# B12 reliability/problem



## LSDisk0 (Dec 8, 2011)

so friday i went to san fransisco, 400 mile drive from LA up there, 6, almost 7 hour drive to there going through hilly areas then it was just straight open road up the i-5 for 4 and a half hours. my engine was great when i got there and when i went to head back to LA about..... 200-250 miles into my trip my engine started to tick really obnoxiously.
turned the car off for about an hour to cool it down let the fan run with motor off for about 15 minutes then another 45 for air cooling. got some food and when i went to leave turned the car on and the engine sounded, well like a diesel. the higher the RPM the faster the tick. checked my oil it was super dirty. changed the oil when i woke up this afternoon hoping that it might dissipate the sound a bit, did nothing.
its coming from one of the left cylinders. 
now when the cars cold it does it and the sound dies down A LOT when its warm, but last night when the car was cold, warm, or about to over heat it did it.
Im thinking either I need to do a valve job, valve/rocker adjustment, or im gonna need to replace my lifters.
What do I have to do?  
and if its not MAJOR im not gonna do it till i have money so I can change my valve cover so its not so dull and grey, or just paint the one i have now.


----------



## Crazy-Mart (Jul 14, 2002)

ga16i or e16 ?.. e16 have mecanical lifter that are ajustable... the ga16 one has hydrolic lifters.....


----------



## LSDisk0 (Dec 8, 2011)

I have a GA; but the rockers are still adjustable.
My car stopped making the noise, I think it was just the bad gas that was in it....


----------



## fairlanephantom (Feb 3, 2010)

I ran into this before when I did a head gasket on my E16. With a rubber hose I listened to the engine and it sounded like cylinder one was ticking really bad Ben after valve adjustment.
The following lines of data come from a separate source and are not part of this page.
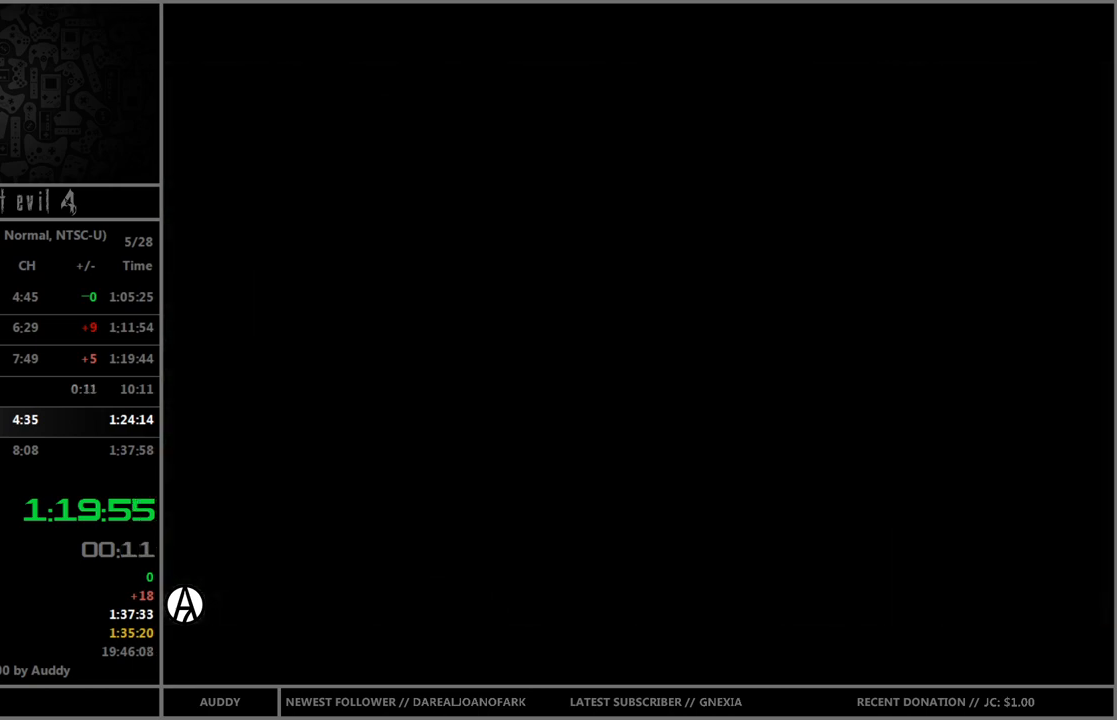
{"buttons": ["B"], "left_stick": "up", "right_stick": "center", "events": []}
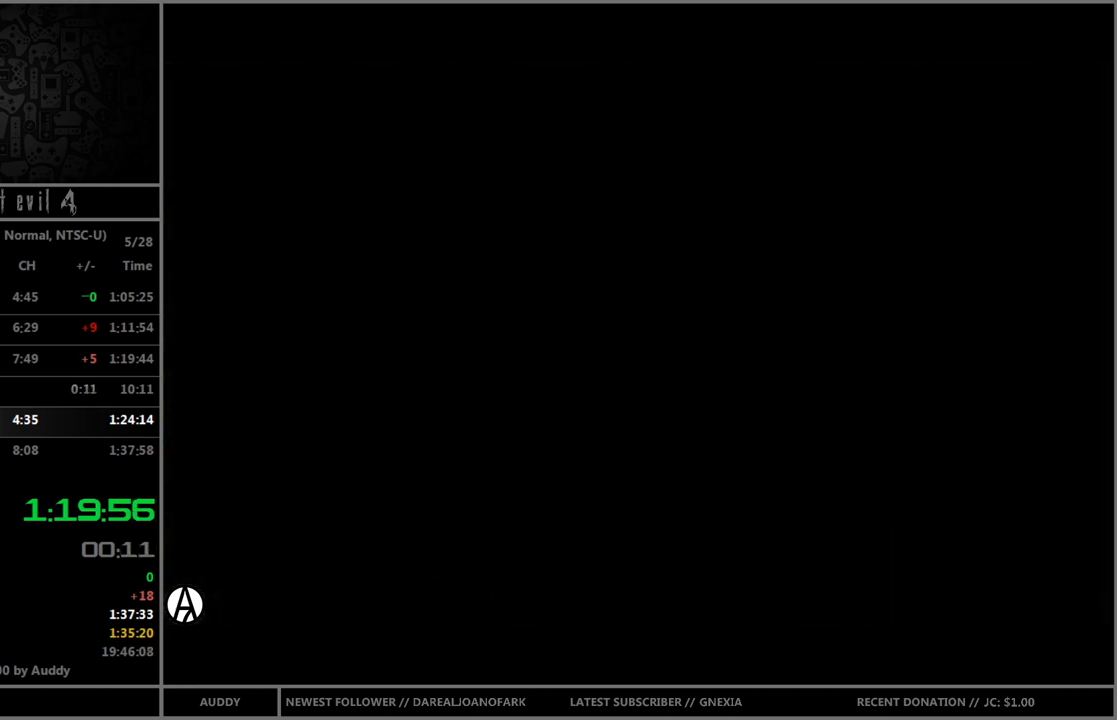
{"buttons": ["B"], "left_stick": "up", "right_stick": "center", "events": []}
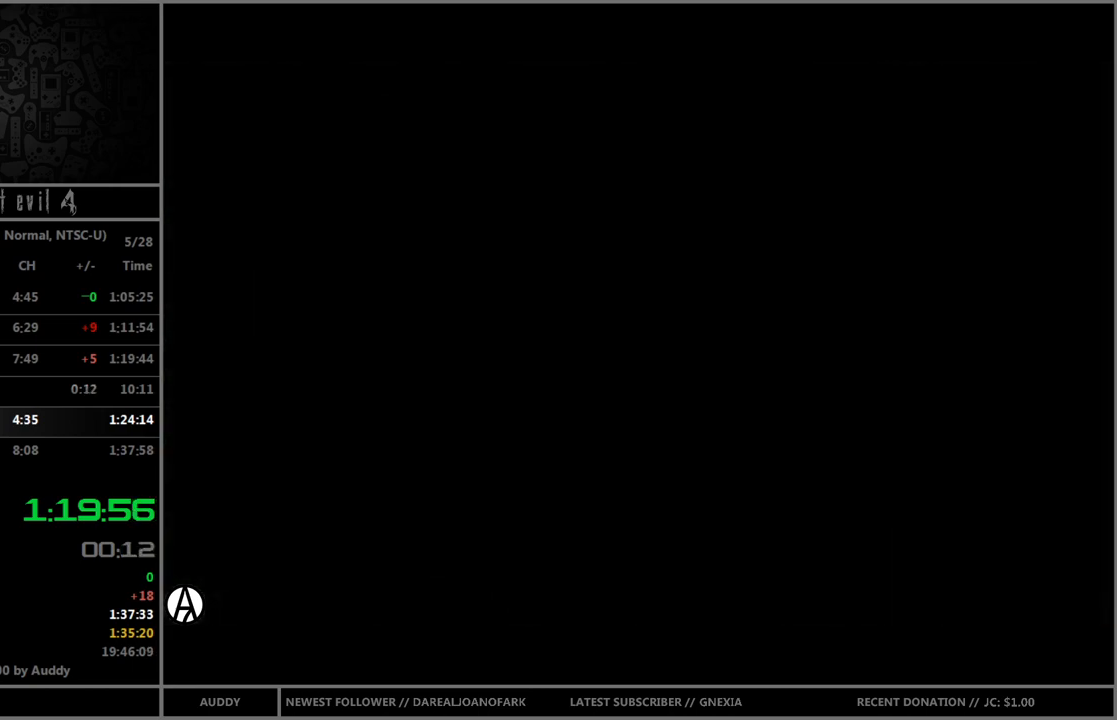
{"buttons": ["B"], "left_stick": "up", "right_stick": "center", "events": []}
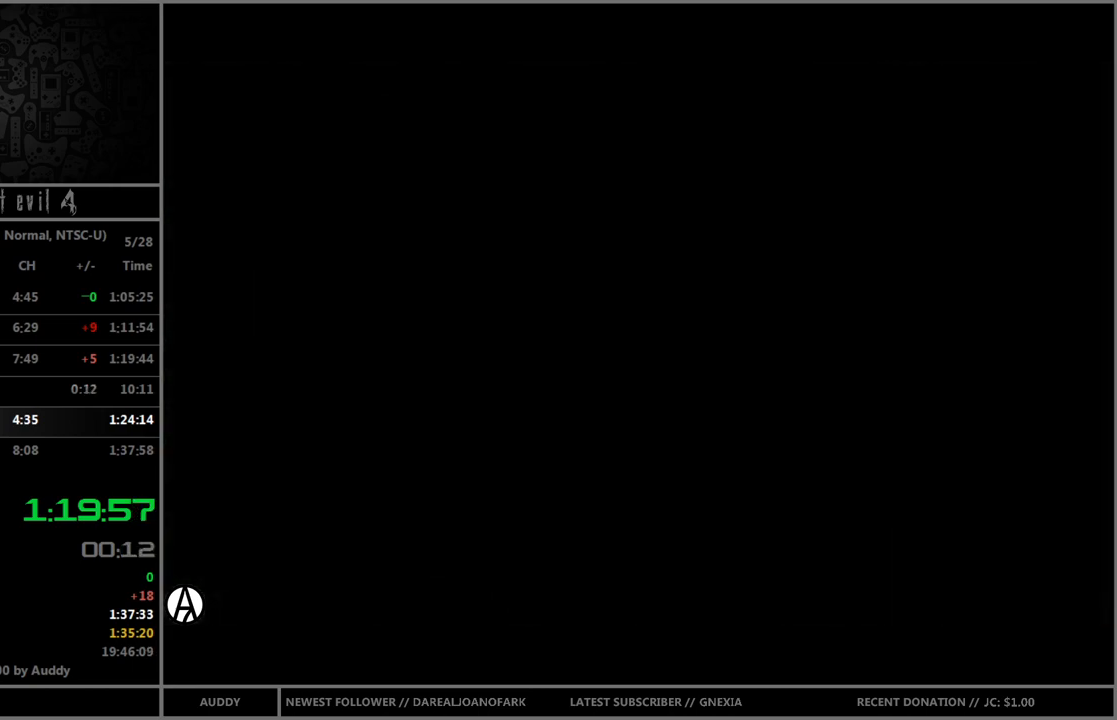
{"buttons": ["B"], "left_stick": "up", "right_stick": "center", "events": []}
Turned out to be a bad exhaust manifold gasket, the gasket set still goes for less than $10. I'd say try it out considering how easy it is on these.


----------



## LSDisk0 (Dec 8, 2011)

I blew my motor today, the problem I had was because it was low on oil. changed the oil and got cleaner gas and the problem went away.
I blew out my head gasket a couple days ago and had to keep driving it, thank god it wasnt so bad that it went into my oil it just poured out under my intake. put water in it every time i stopped driving; then on my way home it over heated and the cylinders seized up. so either gotta rebuild my GA16ca or just rebuild a SR20 and toss it in


----------



## Darkone121 (Aug 19, 2010)

LSDisk0 said:


> I blew my motor today, the problem I had was because it was low on oil. changed the oil and got cleaner gas and the problem went away.
> I blew out my head gasket a couple days ago and had to keep driving it, thank god it wasnt so bad that it went into my oil it just poured out under my intake. put water in it every time i stopped driving; then on my way home it over heated and the cylinders seized up. so either gotta rebuild my GA16ca or just rebuild a SR20 and toss it in


Damn dude, that sucks ass. I blew my GA16i driving on I-5 exiting in sacramento. I think the water pump stopped working or the thermostat was most likely bad. -_-

Currently putting a CA18 in mine now though. :]


----------